Metin bloğu >>
Başlıktaki sorunun yanıtını dün Milliyet ve Hürriyet’ten okudum: Oylamadan bir gece önce Türkiye heyeti UEFA İcra Kurulu üyeleri ile tek tek görüşüp 9 oyu garantilemişti. Çok da başarılı (hem de Nusret’li) bir sunum yapıldı. Ancak, UEFA Başkanı Ceferin son anda o üyelerle konuşup oylarını değiştirtti!

Haberin içinde bir de şu var; TFF bu yıl içinde yapılacak UEFA Başkanlığı seçiminde Ceferin ismine karşı çıkmayacak ama desteklemeyecekmiş de! Ne demekse?
Bunca uğraşıp, bu kadar hazırlanıp, memleketi önemli bir milli dava mücadelesi havasına soktuğunuz bir konuda sizin altınızı oyan bir adama tepki bu kadar!
O milli dava havası içinde, oylama sonucunun açıklanmasına saatler kala, bir grup lise öğrencisinin muhabbetine tanık oldum. Hepsi “Kesin Almanya alır” diyordu. Nedenini bilmiyorum ama çocuklardaki algı buydu.

Öte yandan, hangi spor mecrasında “konunun uzmanı gazeteciler”in tartışmasını dinlediysem hepsi de durum “Kafa kafaya” diyor, oy hesapları yapıyor, oylamanın eşitlikle biteceğini ve sonucu başkanın oyunun belirleyeceğini söylüyorlardı.
Oylar açıklanınca gördük ki Almanya’nın 12 oyuna karşı Türkiye 4 oy almış! Yine dış güçlerin oyunu, yine Türkiye’ye karşı komplo, Türkün Türk’ten başka dostu yok muhabbetleri…

Futbol yalnızca futbol değildir! Öyleyse nedir? Yukarıda değindiğim haberlerde Ceferin’in aleyhimize kulis yapıp Türkiye’yi destekleyecek üyelerin oyunu son anda değiştirdiği söyleniyor da o üyeleri ne söyleyerek, nasıl ikna ettiği söylenmiyor.

Muhalif gazetelerde ne söylemiş olabileceğine dair bir ipucu var aslında, yabancı gazeteler de oylama öncesi ortaya konana UEFA değerlendirme raporundaki o noktaya dikkat çekiyordu: “Türkiye’nin riskleri var; ülkenin insan hakları alanında bir eylem planı yok.”

UEFA’nın değerlendirme raporu; yalnızca futbol olmayan futbolun aynı zamanda insan hakları olduğunu söylüyor!

Bunlar konuşulurken, Erdoğan Almanya’ya uçuyordu. Aramızda bir papaz sorunu olmadığı halde ilişkilerin papaz olduğu Almanya’ya! ABD ile malum halimizin ardından yeniden AB’ye yönelmenin de bir göstergesi olarak, Almanya ile arayı düzeltici bir ziyaret gerçekleştiriliyor!

Kaynak malzeme >>
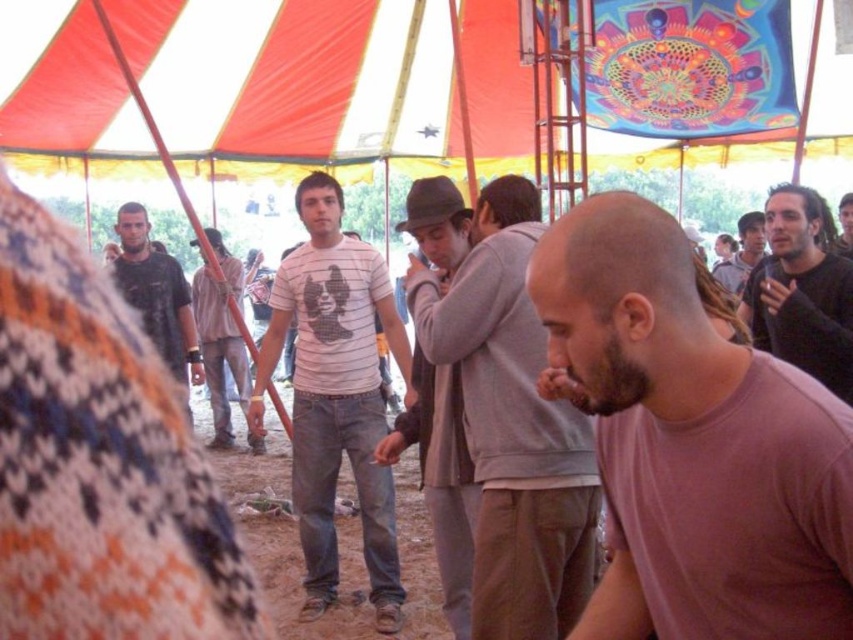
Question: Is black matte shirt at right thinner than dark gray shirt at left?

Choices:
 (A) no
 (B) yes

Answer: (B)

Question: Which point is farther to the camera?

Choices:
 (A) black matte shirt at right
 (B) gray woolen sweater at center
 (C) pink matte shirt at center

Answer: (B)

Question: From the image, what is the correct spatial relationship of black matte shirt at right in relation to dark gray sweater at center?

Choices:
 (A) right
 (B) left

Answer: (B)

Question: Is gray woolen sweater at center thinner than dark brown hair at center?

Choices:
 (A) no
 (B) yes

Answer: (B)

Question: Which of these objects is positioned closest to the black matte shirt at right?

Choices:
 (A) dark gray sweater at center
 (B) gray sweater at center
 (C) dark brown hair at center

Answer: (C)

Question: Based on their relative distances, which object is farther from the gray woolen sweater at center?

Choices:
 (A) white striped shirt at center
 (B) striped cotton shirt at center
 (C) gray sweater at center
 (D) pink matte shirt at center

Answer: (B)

Görevler >>
a) UEFA oylaması hakkındaki metinde yazar, UEFA'nın değerlendirme raporunun futbolun aynı zamanda insan hakları olduğunu söylediğini belirtiyor. Metnin verdiği gerekçeyi bir ile üç cümle arasında açıklayın.
b) Lütfen UEFA oylaması hakkındaki metni kaldığı yerden sürdürün.

Yanıt listesi >>
a) Oylama öncesinde açıklanan UEFA değerlendirme raporu, Türkiye'nin riskleri olduğunu ve ülkenin insan hakları alanında bir eylem planı bulunmadığını belirtiyordu. Yazar bu tespitten, yalnızca futbol olmayan futbolun aynı zamanda insan hakları olduğu sonucunu çıkarıyor.

b)
2024’ü bize karşı kazanan Almanya’nın sokakları, medyası, siyasetçileri ayakta! Tamam, ticaret yapacağız, Suriyeli mültecilerin buralara kadar gelmesine de engel olacağız, ama ya insan hakları diyorlar!

Merkel de Erdoğan’la buluşmadan hemen önce, Türkiye ile çalışmak istediklerini ancak toplantılarda insan hakları konusunu da gündeme getireceğini söyleyip; “(Türkiye’de) İnsan hakları görmek istediğim gibi değil” dedi.

Peki, ne gibi?

Ne gibi olduğuna dair, Odatv’de geçen gün çarpıcı bir haber vardı: Siirt’te HDP’nin İl Genel Meclisi eski üyesi İdris İlhan, “Dolar yükseldiği için batmıyoruz, battığımız için dolar yükseliyor. Dolar: 7.15” diye tweet attığı için “terör örgütü propagandası yapmak” ve “Sermaye Piyasası Kanunu’na muhalefet” suçlarından tutuklanıp hapse atıldı!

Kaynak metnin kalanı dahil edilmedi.